>> START

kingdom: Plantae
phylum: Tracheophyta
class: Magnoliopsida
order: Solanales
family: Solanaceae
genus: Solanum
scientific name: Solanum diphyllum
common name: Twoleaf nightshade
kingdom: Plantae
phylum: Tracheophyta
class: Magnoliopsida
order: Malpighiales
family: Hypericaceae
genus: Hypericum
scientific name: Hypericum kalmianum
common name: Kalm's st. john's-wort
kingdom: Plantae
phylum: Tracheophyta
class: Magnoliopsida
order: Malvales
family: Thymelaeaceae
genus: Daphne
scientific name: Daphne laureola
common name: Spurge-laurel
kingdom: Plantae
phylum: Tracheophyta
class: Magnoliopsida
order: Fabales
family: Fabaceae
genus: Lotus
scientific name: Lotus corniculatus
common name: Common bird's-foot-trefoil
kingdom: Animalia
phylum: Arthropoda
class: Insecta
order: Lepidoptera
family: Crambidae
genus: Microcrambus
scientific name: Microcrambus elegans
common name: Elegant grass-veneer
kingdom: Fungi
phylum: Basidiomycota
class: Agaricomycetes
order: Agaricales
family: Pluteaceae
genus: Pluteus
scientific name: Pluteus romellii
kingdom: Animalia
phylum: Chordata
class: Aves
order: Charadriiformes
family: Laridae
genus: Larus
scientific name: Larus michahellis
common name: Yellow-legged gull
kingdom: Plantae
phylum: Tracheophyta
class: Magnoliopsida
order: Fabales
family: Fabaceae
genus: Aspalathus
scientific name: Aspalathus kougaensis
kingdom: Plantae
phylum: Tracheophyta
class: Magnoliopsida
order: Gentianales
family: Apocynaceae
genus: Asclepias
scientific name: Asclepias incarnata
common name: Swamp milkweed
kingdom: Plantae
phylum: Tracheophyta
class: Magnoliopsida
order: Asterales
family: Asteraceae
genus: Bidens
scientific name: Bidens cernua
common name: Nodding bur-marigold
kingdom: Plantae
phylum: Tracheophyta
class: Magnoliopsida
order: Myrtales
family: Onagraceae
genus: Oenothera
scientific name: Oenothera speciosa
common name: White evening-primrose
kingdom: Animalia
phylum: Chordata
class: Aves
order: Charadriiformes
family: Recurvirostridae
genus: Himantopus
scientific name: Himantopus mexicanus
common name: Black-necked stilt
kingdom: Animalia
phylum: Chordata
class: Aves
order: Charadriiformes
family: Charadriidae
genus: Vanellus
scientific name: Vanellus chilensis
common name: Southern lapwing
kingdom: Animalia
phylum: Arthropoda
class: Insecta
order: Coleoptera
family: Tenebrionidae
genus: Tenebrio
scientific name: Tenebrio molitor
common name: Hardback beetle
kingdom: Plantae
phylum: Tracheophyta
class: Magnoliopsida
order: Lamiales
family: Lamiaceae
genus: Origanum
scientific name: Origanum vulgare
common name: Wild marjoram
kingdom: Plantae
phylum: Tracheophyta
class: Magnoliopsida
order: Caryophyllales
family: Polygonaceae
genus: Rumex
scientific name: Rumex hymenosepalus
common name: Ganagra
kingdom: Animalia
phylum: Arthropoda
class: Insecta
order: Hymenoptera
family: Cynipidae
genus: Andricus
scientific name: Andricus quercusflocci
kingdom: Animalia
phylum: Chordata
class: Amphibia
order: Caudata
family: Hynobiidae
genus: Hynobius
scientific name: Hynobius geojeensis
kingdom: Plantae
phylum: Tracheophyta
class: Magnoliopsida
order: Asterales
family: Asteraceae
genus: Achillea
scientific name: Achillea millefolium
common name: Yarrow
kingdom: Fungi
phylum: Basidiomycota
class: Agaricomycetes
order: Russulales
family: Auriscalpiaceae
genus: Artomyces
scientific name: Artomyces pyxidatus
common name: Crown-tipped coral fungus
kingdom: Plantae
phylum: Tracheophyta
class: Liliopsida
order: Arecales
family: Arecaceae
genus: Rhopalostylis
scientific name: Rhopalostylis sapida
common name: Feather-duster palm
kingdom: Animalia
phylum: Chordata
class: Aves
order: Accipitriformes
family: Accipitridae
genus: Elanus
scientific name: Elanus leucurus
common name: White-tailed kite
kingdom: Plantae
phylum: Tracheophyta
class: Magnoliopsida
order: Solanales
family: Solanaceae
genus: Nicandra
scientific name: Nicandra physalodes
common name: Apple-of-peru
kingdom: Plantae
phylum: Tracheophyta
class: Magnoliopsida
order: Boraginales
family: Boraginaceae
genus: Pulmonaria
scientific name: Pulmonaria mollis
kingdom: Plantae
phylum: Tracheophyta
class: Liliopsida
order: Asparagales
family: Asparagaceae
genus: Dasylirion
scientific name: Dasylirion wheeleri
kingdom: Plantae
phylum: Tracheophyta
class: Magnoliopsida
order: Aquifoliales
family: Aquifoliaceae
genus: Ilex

>> END

### What needs to be done
Reproduce every line of the rows above without any change.

### Right answer
kingdom: Plantae
phylum: Tracheophyta
class: Magnoliopsida
order: Solanales
family: Solanaceae
genus: Solanum
scientific name: Solanum diphyllum
common name: Twoleaf nightshade
kingdom: Plantae
phylum: Tracheophyta
class: Magnoliopsida
order: Malpighiales
family: Hypericaceae
genus: Hypericum
scientific name: Hypericum kalmianum
common name: Kalm's st. john's-wort
kingdom: Plantae
phylum: Tracheophyta
class: Magnoliopsida
order: Malvales
family: Thymelaeaceae
genus: Daphne
scientific name: Daphne laureola
common name: Spurge-laurel
kingdom: Plantae
phylum: Tracheophyta
class: Magnoliopsida
order: Fabales
family: Fabaceae
genus: Lotus
scientific name: Lotus corniculatus
common name: Common bird's-foot-trefoil
kingdom: Animalia
phylum: Arthropoda
class: Insecta
order: Lepidoptera
family: Crambidae
genus: Microcrambus
scientific name: Microcrambus elegans
common name: Elegant grass-veneer
kingdom: Fungi
phylum: Basidiomycota
class: Agaricomycetes
order: Agaricales
family: Pluteaceae
genus: Pluteus
scientific name: Pluteus romellii
kingdom: Animalia
phylum: Chordata
class: Aves
order: Charadriiformes
family: Laridae
genus: Larus
scientific name: Larus michahellis
common name: Yellow-legged gull
kingdom: Plantae
phylum: Tracheophyta
class: Magnoliopsida
order: Fabales
family: Fabaceae
genus: Aspalathus
scientific name: Aspalathus kougaensis
kingdom: Plantae
phylum: Tracheophyta
class: Magnoliopsida
order: Gentianales
family: Apocynaceae
genus: Asclepias
scientific name: Asclepias incarnata
common name: Swamp milkweed
kingdom: Plantae
phylum: Tracheophyta
class: Magnoliopsida
order: Asterales
family: Asteraceae
genus: Bidens
scientific name: Bidens cernua
common name: Nodding bur-marigold
kingdom: Plantae
phylum: Tracheophyta
class: Magnoliopsida
order: Myrtales
family: Onagraceae
genus: Oenothera
scientific name: Oenothera speciosa
common name: White evening-primrose
kingdom: Animalia
phylum: Chordata
class: Aves
order: Charadriiformes
family: Recurvirostridae
genus: Himantopus
scientific name: Himantopus mexicanus
common name: Black-necked stilt
kingdom: Animalia
phylum: Chordata
class: Aves
order: Charadriiformes
family: Charadriidae
genus: Vanellus
scientific name: Vanellus chilensis
common name: Southern lapwing
kingdom: Animalia
phylum: Arthropoda
class: Insecta
order: Coleoptera
family: Tenebrionidae
genus: Tenebrio
scientific name: Tenebrio molitor
common name: Hardback beetle
kingdom: Plantae
phylum: Tracheophyta
class: Magnoliopsida
order: Lamiales
family: Lamiaceae
genus: Origanum
scientific name: Origanum vulgare
common name: Wild marjoram
kingdom: Plantae
phylum: Tracheophyta
class: Magnoliopsida
order: Caryophyllales
family: Polygonaceae
genus: Rumex
scientific name: Rumex hymenosepalus
common name: Ganagra
kingdom: Animalia
phylum: Arthropoda
class: Insecta
order: Hymenoptera
family: Cynipidae
genus: Andricus
scientific name: Andricus quercusflocci
kingdom: Animalia
phylum: Chordata
class: Amphibia
order: Caudata
family: Hynobiidae
genus: Hynobius
scientific name: Hynobius geojeensis
kingdom: Plantae
phylum: Tracheophyta
class: Magnoliopsida
order: Asterales
family: Asteraceae
genus: Achillea
scientific name: Achillea millefolium
common name: Yarrow
kingdom: Fungi
phylum: Basidiomycota
class: Agaricomycetes
order: Russulales
family: Auriscalpiaceae
genus: Artomyces
scientific name: Artomyces pyxidatus
common name: Crown-tipped coral fungus
kingdom: Plantae
phylum: Tracheophyta
class: Liliopsida
order: Arecales
family: Arecaceae
genus: Rhopalostylis
scientific name: Rhopalostylis sapida
common name: Feather-duster palm
kingdom: Animalia
phylum: Chordata
class: Aves
order: Accipitriformes
family: Accipitridae
genus: Elanus
scientific name: Elanus leucurus
common name: White-tailed kite
kingdom: Plantae
phylum: Tracheophyta
class: Magnoliopsida
order: Solanales
family: Solanaceae
genus: Nicandra
scientific name: Nicandra physalodes
common name: Apple-of-peru
kingdom: Plantae
phylum: Tracheophyta
class: Magnoliopsida
order: Boraginales
family: Boraginaceae
genus: Pulmonaria
scientific name: Pulmonaria mollis
kingdom: Plantae
phylum: Tracheophyta
class: Liliopsida
order: Asparagales
family: Asparagaceae
genus: Dasylirion
scientific name: Dasylirion wheeleri
kingdom: Plantae
phylum: Tracheophyta
class: Magnoliopsida
order: Aquifoliales
family: Aquifoliaceae
genus: Ilex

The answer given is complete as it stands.